## What needs to be done
Copy each line below that has "Wohnlandschaften".
○ ○ ○ ○ ○ ○ ○
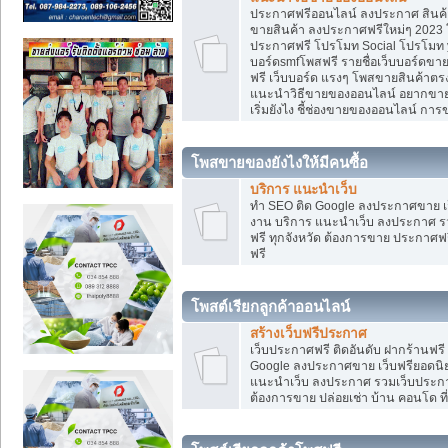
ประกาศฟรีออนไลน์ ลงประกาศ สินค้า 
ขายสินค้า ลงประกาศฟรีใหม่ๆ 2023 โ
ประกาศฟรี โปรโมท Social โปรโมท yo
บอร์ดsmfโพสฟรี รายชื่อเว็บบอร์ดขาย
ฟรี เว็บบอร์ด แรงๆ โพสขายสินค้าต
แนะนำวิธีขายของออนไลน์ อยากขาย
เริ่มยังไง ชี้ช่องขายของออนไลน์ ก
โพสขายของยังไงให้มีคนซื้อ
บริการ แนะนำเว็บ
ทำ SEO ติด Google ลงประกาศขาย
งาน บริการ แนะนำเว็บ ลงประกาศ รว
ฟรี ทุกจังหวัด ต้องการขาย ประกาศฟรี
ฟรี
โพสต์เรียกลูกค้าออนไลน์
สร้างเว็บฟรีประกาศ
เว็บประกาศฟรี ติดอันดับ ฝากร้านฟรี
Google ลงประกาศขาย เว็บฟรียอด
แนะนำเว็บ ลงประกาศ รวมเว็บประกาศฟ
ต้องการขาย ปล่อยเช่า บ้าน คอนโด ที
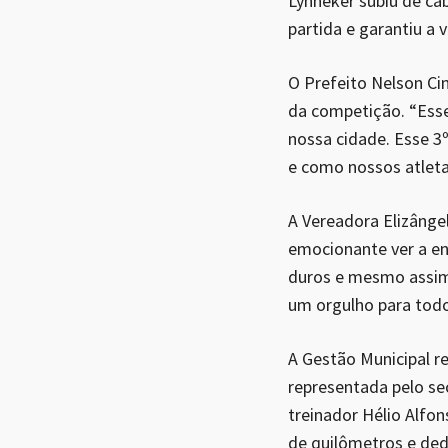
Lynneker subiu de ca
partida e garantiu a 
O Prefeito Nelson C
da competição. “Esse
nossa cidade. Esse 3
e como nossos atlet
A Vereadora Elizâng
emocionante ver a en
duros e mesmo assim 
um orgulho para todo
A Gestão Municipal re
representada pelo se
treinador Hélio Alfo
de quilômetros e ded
○ ○ ○ ○ ○ ○ ○
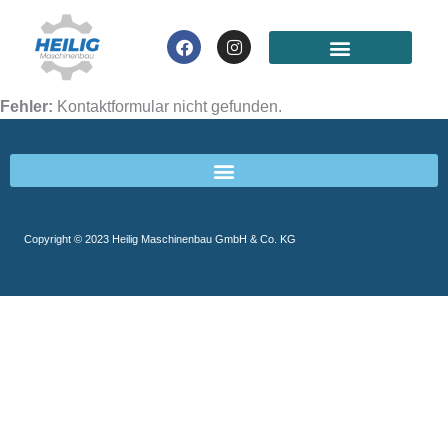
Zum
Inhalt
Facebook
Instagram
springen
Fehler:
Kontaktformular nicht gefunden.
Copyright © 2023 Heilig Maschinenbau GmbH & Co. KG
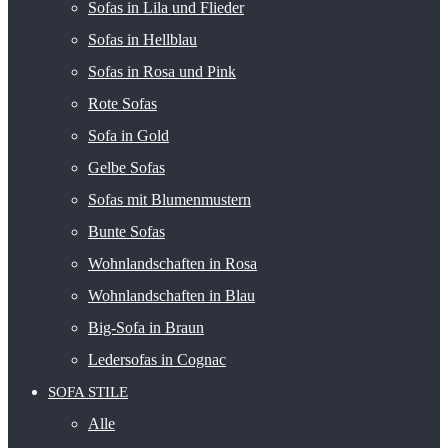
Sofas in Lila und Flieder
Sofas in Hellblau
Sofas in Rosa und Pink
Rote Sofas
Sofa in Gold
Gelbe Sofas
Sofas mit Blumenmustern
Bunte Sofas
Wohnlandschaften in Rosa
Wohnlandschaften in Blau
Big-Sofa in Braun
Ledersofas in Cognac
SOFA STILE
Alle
○ ○ ○ ○ ○ ○ ○
## Task answer
Wohnlandschaften in Rosa
Wohnlandschaften in Blau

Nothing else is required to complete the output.